WEINBERG, SAUL S. (1911–1992), U.S. educator and archaeologist. Born in Chicago, Weinberg received an M.S. in architectural history from the University of Illinois in 1933 and a Ph.D. from Johns Hopkins in 1935. He spent much time in Greece between 1936 and 1948. In 1948 he began his academic career at the University of Missouri and was appointed professor of classical archaeology in 1956. In 1957 he and his wife Gladys founded the Museum of Art and Archaeology at the University of Missouri, and in 1961 he became its director. Weinberg distinguished himself as a teacher, excavator, scholar, and museologist. He participated in or directed excavations in Greece (at Corinth and Elateia), Cyprus (at Kourion and Episkopi), Crete (at Tarrha), and Israel (at Tel Anafa and Shamir). In 1969 he became chief curator of the Biblical and Archaeological Department of the Israel Museum and also taught prehistory at The Hebrew University. In 1975 he was made a fellow of the American Academy of Arts and Sciences. In 1985 he and Gladys received the Gold Medal of the American Institute of Archaeology, and in 1986 they received the Percie Schimmel Award of the Israel Museum, Jerusalem, for archaeological exploration in Bible lands.

In addition to numerous articles, Weinberg published two volumes of the American School of Classical Studies at Athens publications, Geometric and Orientalizing Pottery (1943) and The Southeast Building, The Twin Basilica, The Mosaic House (1960), and also published The Stone Age in the Aegean (Cambridge Ancient History, 1 (19652), ch. 10). He edited The Aegean and the Near East: Studies Presented to Hetty Goldman… (1956).

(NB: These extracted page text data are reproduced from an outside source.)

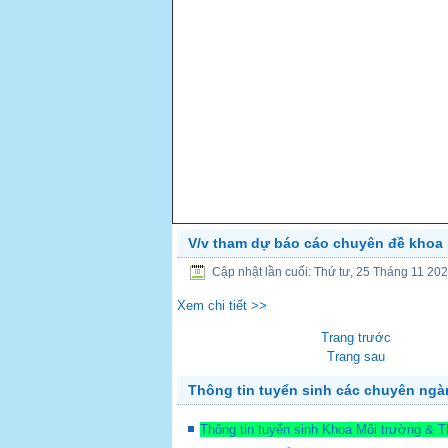
V/v tham dự báo cáo chuyên đề khoa 
PREV
Cập nhật lần cuối: Thứ tư, 25 Tháng 11 20
Xem chi tiết >>
Trang trước
Trang sau
Thông tin tuyển sinh các chuyên ng
Thông tin tuyển sinh Khoa Môi trường & 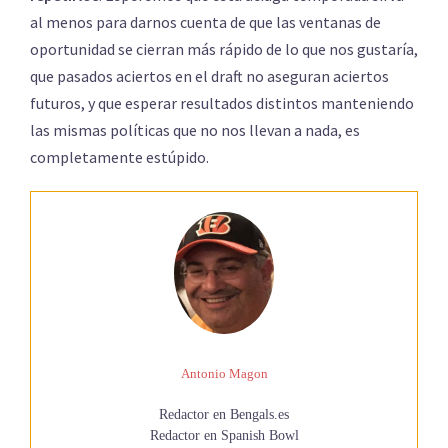
al menos para darnos cuenta de que las ventanas de
oportunidad se cierran más rápido de lo que nos gustaría,
que pasados aciertos en el draft no aseguran aciertos
futuros, y que esperar resultados distintos manteniendo
las mismas políticas que no nos llevan a nada, es
completamente estúpido.
Antonio Magon
Redactor en Bengals.es
Redactor en Spanish Bowl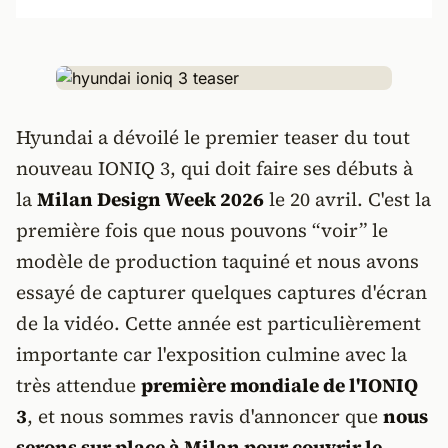
Hyundai a dévoilé le premier teaser du tout
nouveau IONIQ 3, qui doit faire ses débuts à
la
Milan Design Week 2026
le 20 avril. C'est la
première fois que nous pouvons “voir” le
modèle de production taquiné et nous avons
essayé de capturer quelques captures d'écran
de la vidéo. Cette année est particulièrement
importante car l'exposition culmine avec la
très attendue
première mondiale de l'IONIQ
3
, et nous sommes ravis d'annoncer que
nous
serons sur place à Milan pour couvrir le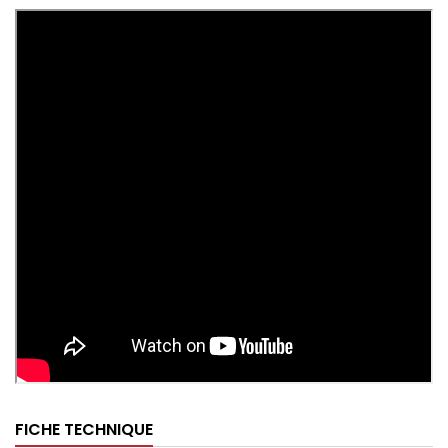
FICHE TECHNIQUE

Gladys Davidson Weinberg (1909–2002), also an archaeologist, was one of the foremost authorities on ancient and medieval glass. She specialized in ancient miniature art. She was the editor of Archaeology magazine from 1952 to 1967 and curator of Ancient Art of the Museum of Art and Archaeology at the University of Missouri from 1962 to 1973. She served as assistant director of the museum from 1973 to 1977, after which she was a research fellow. She was made an honorary life member of the Archaeological Institute of America. Her books include Small Objects from Pnyx (with Dorothy Burr Thompson, 1942); Corinth: The Minor Objects (1952); Excavations at Jalame, Site of a Glass Factory in Late Roman Palestine (1988); and Selected Glass Vessels in the National Museum, Athens, Greece (1992).